Imagine if a grocer ran the following advertisement “1 liter cartons of milk on sale, prices starting from $0.15”, with the disclaimer reading "Sale cartons hidden throughout our store. Customer responsible to find them. Cartons may or may not be available. Sale price can change at any time. Prices are not guaranteed until cartons are found and purchased." Customers would revolt, and it’s hard to believe such a grocer would survive for long.
Interestingly enough, most global airlines have survived just fine while expecting customers to endure exactly this experience. As an exasperated friend once told me after receiving an email advertising Bermuda fares “starting from $88”: “all the airline is telling me is that someone else paid $88, just not me.”
This slightly ridiculous example above illustrates an important point: the ultimate revenue prize will only be achieved when airlines can more seamlessly connect their inventory with the customers who want to purchase it. “Seamless” as in understanding what customers care about, and proactively guiding them, with personalized, destination specific communications, to the inventory that is most relevant to them. “Seamless” as in ensuring that these communications contain real, bookable, fares, not teaser “lead fares.”
Technology is the great enabler here. Advances in inventory APIs and optimized querying techniques have made it possible to deliver personalized communications, containing real, bookable fares to relevant destinations, to an airline’s customers. Not only is there a revenue impact, there is also a cost impact as airlines streamline highly manual marketing functions.
What the size of the prize? If by leveraging advances in technology and communications, airlines are better able to connect customers and available inventory, the impact could be substantial. A 100 basis point improvement in load factor (1.5 extra seats filled on 150 seat aircraft), for the top 20 global carriers, represents roughly USD $4B in incremental revenue combined. And unlike the process of unbundling, which typically comes at a customer satisfaction cost, both airlines and customers “win” when airlines make it easier for their customers to purchase.

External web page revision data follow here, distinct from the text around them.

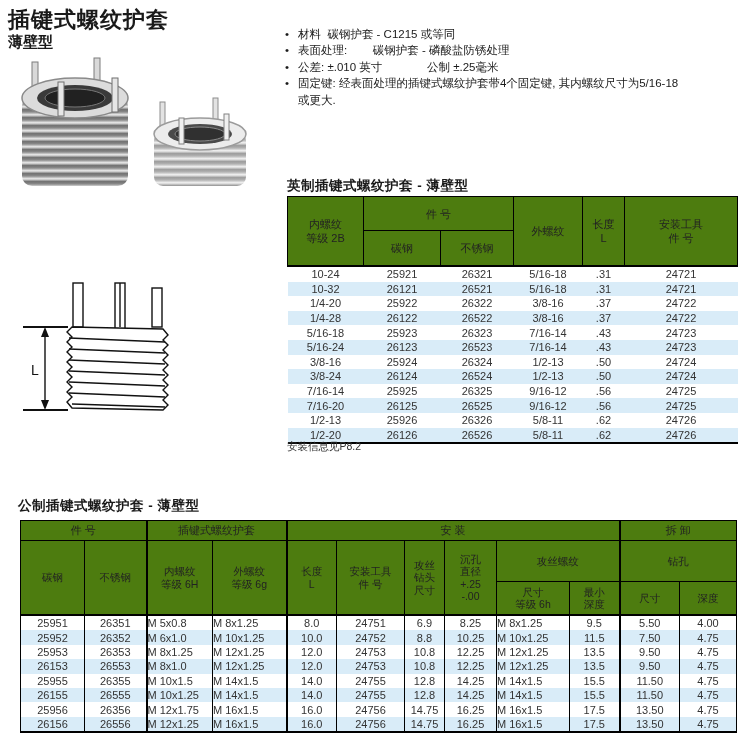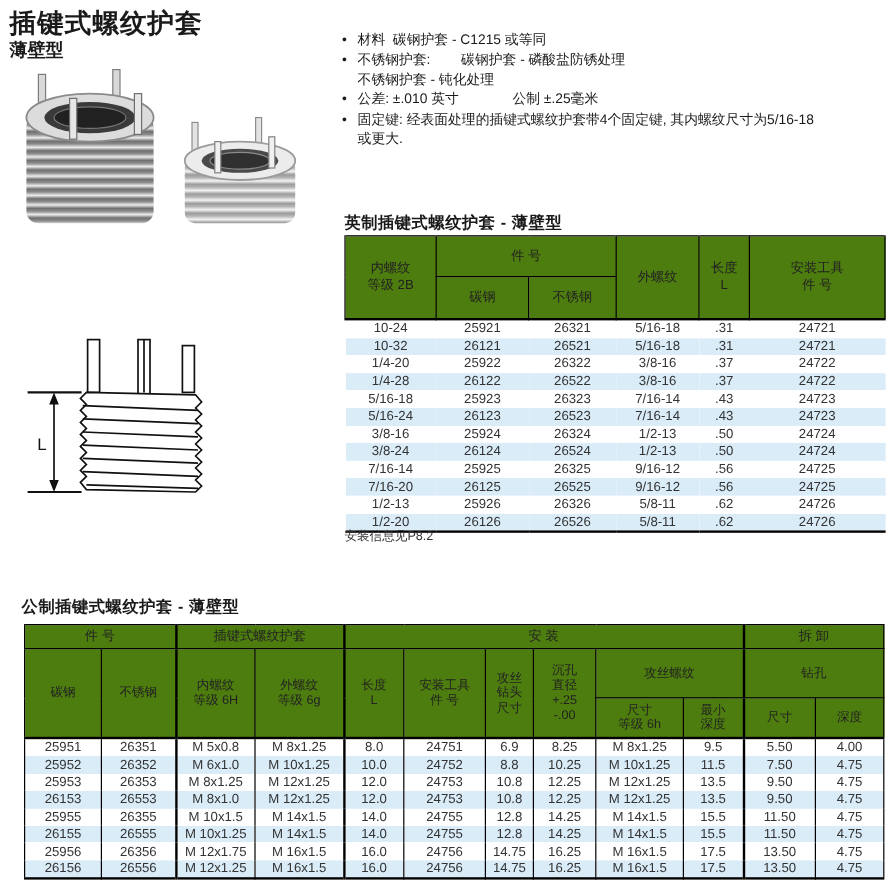--- a/index.html
+++ b/index.html
@@ -24,21 +24,21 @@
   .sec-title{position:absolute;font-size:13.5px;font-weight:bold;letter-spacing:0.5px;text-align:center;}
   .inch-title{left:287px;top:177px;}
   .metric-title{left:18px;top:497px;}
   .footnote{position:absolute;left:287px;top:440px;font-size:10.5px;color:#333;}
 
   
   table{border-collapse:collapse;table-layout:fixed;position:absolute;}
   th{font-weight:normal;white-space:pre-line;background:#4d7c0f;color:#222;}
   td{text-align:center;color:#333;overflow:hidden;white-space:nowrap;}
   tbody tr.alt td{background:#d9ecf8;}
-  td.al{text-align:center;padding-left:9px;}
+  td.al{text-align:left;padding-left:9px;}
 
   
   .inch-table{left:287px;top:196px;width:450px;border-top:1px solid #000;border-bottom:2px solid #000;}
   .inch-table th{font-size:11px;line-height:14px;border-left:1px solid #000;border-right:1px solid #000;}
   .inch-table thead{border-bottom:2px solid #000;}
   .inch-table tr.h1 th{height:31px;}
   .inch-table tr.h2 th{height:32px;}
   .inch-table th.grp{border-bottom:1px solid #000;}
   .inch-table td{font-size:11px;height:14.6px;padding:0;}
 
@@ -100,25 +100,21 @@
     </g>
   </svg>
 
   <div class="bullets">
     <div class="bullet-line">
         <span class="bullet-marker">•</span>
         <span class="bullet-text">材料  碳钢护套 - C1215 或等同</span>
       </div>
     <div class="bullet-line">
         <span class="bullet-marker">•</span>
-        <span class="bullet-text">不锈钢护套:        碳钢护套 - 磷酸盐防锈处理</span>
-      </div>
-    <div class="bullet-line">
-        <span class="bullet-marker"></span>
-        <span class="bullet-text">不锈钢护套 - 钝化处理</span>
+        <span class="bullet-text">表面处理:        碳钢护套 - 磷酸盐防锈处理</span>
       </div>
     <div class="bullet-line">
         <span class="bullet-marker">•</span>
         <span class="bullet-text">公差: ±.010 英寸              公制 ±.25毫米</span>
       </div>
     <div class="bullet-line">
         <span class="bullet-marker">•</span>
         <span class="bullet-text">固定键: 经表面处理的插键式螺纹护套带4个固定键, 其内螺纹尺寸为5/16-18</span>
       </div>
     <div class="bullet-line">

The most progressive airlines recognize that every one of their customers travels for a distinct reason. Revenue will truly be maximized when airlines understand traveler motivations, and more seamlessly link relevant inventory with customers. The NY Yankees fan living in London would receive an alert on his mobile letting him know that British Airways can fly him and his wife to New York next Friday to see the Yankees play the Red Sox (packaging up the tickets and the hotel). With one click, the customer could purchase via the app. A completely discretionary trip is now taken, filling seats that otherwise might have gone empty. The airline closes a vital information gap, providing specific, actionable, and relevant information to customers, driving incremental revenue.
The technology exists to achieve this, moving us beyond the annoying, unintelligent, and untargeted “pricing starting from $88” advertising. While global OTAs and meta search sites have already seized on these innovations, airlines clearly remain best positioned to capitalize on these advances in technology given their unmatched understanding of their own customers. The opportunity should not be wasted.